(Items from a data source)
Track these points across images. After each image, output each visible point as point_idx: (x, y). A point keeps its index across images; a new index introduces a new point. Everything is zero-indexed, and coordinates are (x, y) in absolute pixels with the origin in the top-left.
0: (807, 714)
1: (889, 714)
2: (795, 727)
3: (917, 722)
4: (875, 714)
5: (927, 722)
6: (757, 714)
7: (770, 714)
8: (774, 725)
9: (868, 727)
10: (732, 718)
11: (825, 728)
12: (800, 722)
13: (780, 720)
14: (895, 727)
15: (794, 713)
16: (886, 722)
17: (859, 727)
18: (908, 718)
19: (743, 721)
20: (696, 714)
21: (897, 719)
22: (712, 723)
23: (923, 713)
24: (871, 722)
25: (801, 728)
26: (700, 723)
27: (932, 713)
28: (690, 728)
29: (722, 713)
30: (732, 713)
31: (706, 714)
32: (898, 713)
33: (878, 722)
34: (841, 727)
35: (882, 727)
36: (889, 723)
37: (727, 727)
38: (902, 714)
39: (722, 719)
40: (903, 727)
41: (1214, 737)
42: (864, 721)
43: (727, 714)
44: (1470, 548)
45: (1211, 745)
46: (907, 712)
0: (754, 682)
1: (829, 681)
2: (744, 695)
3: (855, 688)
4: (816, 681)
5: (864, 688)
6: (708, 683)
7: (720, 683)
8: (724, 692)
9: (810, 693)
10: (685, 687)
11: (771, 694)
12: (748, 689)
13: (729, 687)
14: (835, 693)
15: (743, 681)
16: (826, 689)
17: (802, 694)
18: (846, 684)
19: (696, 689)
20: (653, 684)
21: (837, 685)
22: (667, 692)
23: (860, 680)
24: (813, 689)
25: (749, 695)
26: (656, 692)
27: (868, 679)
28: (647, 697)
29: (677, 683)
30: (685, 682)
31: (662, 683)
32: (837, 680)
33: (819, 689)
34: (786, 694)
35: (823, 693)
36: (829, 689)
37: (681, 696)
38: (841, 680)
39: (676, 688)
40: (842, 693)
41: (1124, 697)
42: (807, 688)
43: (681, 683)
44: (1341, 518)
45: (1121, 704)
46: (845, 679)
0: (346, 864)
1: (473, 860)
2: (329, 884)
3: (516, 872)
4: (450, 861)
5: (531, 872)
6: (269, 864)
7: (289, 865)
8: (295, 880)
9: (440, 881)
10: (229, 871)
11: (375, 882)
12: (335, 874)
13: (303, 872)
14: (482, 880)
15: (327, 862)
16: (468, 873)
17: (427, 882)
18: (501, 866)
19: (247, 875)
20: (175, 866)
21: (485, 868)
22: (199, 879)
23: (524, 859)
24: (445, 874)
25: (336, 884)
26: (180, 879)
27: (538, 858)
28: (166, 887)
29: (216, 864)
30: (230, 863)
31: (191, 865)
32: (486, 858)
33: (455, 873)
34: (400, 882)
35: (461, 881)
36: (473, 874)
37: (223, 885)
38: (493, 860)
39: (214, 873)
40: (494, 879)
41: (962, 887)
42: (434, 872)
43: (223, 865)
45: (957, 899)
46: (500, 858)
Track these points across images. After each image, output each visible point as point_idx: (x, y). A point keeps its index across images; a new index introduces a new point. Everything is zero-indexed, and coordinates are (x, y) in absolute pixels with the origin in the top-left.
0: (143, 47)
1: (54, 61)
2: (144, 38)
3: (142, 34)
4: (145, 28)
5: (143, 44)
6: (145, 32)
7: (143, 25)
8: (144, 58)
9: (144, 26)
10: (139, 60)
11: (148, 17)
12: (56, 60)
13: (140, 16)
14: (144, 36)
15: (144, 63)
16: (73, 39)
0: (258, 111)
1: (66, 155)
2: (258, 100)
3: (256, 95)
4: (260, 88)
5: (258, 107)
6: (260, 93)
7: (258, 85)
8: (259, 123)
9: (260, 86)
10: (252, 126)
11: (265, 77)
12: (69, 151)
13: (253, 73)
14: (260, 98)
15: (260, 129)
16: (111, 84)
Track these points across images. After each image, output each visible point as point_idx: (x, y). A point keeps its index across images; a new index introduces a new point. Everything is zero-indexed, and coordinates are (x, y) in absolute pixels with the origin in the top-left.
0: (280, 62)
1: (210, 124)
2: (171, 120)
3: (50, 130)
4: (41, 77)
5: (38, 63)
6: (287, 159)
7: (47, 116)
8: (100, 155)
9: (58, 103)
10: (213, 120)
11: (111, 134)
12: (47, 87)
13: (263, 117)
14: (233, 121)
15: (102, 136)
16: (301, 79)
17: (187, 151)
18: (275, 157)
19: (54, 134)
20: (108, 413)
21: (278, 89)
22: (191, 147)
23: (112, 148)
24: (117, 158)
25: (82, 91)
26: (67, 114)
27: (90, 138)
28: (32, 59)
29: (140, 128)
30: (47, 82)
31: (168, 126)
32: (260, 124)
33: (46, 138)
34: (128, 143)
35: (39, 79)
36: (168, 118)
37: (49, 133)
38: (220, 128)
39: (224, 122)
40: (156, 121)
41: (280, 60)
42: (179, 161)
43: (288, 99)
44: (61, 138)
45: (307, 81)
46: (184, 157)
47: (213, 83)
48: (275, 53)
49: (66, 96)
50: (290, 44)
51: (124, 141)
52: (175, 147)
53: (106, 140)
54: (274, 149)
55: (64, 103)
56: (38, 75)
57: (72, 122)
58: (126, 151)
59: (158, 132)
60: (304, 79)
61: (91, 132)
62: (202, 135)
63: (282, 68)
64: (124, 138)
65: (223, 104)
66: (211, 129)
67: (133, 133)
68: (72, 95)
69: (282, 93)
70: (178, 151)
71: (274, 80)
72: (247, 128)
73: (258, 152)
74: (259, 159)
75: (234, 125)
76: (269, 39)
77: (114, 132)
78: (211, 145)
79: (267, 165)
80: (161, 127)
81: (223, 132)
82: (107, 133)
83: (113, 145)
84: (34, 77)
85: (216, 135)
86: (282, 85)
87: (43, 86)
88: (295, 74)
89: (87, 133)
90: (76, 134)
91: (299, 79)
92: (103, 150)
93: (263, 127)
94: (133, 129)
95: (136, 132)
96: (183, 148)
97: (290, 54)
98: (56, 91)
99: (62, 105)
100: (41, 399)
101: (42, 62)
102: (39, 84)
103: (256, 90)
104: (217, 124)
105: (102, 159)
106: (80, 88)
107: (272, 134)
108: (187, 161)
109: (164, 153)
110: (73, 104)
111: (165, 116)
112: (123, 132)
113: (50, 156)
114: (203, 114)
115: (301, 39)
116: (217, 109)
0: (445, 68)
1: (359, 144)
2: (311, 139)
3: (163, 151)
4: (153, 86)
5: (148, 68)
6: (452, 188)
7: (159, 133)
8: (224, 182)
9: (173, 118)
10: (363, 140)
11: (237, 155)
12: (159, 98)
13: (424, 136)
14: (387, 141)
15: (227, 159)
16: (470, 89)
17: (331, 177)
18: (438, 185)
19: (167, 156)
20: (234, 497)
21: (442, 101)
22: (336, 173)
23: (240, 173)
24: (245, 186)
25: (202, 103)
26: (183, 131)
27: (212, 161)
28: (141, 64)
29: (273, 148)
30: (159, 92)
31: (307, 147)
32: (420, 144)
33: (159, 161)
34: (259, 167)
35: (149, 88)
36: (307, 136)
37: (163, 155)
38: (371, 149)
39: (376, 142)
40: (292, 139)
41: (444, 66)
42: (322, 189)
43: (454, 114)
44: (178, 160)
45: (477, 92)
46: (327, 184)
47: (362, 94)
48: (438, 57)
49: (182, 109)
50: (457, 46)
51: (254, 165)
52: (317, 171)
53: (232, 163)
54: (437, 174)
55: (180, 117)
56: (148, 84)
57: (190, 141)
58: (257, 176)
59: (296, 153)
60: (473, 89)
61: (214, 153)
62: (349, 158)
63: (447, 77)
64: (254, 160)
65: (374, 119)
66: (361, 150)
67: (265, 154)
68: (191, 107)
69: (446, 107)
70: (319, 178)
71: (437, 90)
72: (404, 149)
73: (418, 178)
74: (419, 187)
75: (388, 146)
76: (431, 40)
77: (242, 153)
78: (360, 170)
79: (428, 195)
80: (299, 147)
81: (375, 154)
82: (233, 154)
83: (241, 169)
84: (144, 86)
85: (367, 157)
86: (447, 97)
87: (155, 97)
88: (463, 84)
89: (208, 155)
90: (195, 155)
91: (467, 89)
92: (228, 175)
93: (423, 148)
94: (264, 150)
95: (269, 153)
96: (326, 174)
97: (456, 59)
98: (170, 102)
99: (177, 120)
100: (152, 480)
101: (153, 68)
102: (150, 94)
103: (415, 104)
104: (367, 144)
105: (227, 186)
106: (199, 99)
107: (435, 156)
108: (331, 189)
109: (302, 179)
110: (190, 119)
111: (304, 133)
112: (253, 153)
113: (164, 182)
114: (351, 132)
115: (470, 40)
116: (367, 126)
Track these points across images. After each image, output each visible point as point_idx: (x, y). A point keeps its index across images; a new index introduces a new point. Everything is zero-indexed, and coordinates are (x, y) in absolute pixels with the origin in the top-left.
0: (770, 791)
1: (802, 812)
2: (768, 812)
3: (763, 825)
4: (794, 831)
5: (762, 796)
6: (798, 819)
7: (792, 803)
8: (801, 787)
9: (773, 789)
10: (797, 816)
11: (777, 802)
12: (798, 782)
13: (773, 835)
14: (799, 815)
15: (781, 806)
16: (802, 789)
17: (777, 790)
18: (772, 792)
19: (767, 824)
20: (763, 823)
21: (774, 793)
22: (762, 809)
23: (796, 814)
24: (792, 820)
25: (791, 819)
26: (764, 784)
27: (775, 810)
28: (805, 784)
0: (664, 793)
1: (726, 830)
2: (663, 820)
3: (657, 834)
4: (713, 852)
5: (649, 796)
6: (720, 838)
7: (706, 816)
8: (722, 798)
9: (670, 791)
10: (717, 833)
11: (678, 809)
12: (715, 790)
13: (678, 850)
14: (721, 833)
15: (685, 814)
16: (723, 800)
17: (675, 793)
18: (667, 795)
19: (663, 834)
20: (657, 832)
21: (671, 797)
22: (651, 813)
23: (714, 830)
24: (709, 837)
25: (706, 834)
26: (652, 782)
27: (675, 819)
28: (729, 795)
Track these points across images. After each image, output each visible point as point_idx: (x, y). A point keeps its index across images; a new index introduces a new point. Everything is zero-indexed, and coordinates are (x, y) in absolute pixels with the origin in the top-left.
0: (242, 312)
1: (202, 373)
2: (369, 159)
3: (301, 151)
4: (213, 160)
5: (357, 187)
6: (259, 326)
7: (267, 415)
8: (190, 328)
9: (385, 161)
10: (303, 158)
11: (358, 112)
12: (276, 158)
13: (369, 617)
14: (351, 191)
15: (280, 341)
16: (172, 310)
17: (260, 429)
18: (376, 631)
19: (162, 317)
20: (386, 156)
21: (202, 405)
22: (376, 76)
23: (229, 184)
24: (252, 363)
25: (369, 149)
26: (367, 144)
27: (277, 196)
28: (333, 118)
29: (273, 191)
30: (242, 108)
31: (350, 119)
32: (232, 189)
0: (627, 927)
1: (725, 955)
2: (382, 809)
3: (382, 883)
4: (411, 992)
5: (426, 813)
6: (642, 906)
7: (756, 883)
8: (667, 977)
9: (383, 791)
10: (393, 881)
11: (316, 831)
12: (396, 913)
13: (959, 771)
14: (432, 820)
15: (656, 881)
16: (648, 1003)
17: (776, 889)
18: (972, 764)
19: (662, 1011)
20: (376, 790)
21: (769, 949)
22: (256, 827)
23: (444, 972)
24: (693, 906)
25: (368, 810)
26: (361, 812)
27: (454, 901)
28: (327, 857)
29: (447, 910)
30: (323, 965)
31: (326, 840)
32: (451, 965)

Task: In the data above, find the line that contains "3: (301, 151)" and the line that contains "31: (350, 119)". Repeat exactly those lines and every line between them, and only those.

Solution for this task:
3: (301, 151)
4: (213, 160)
5: (357, 187)
6: (259, 326)
7: (267, 415)
8: (190, 328)
9: (385, 161)
10: (303, 158)
11: (358, 112)
12: (276, 158)
13: (369, 617)
14: (351, 191)
15: (280, 341)
16: (172, 310)
17: (260, 429)
18: (376, 631)
19: (162, 317)
20: (386, 156)
21: (202, 405)
22: (376, 76)
23: (229, 184)
24: (252, 363)
25: (369, 149)
26: (367, 144)
27: (277, 196)
28: (333, 118)
29: (273, 191)
30: (242, 108)
31: (350, 119)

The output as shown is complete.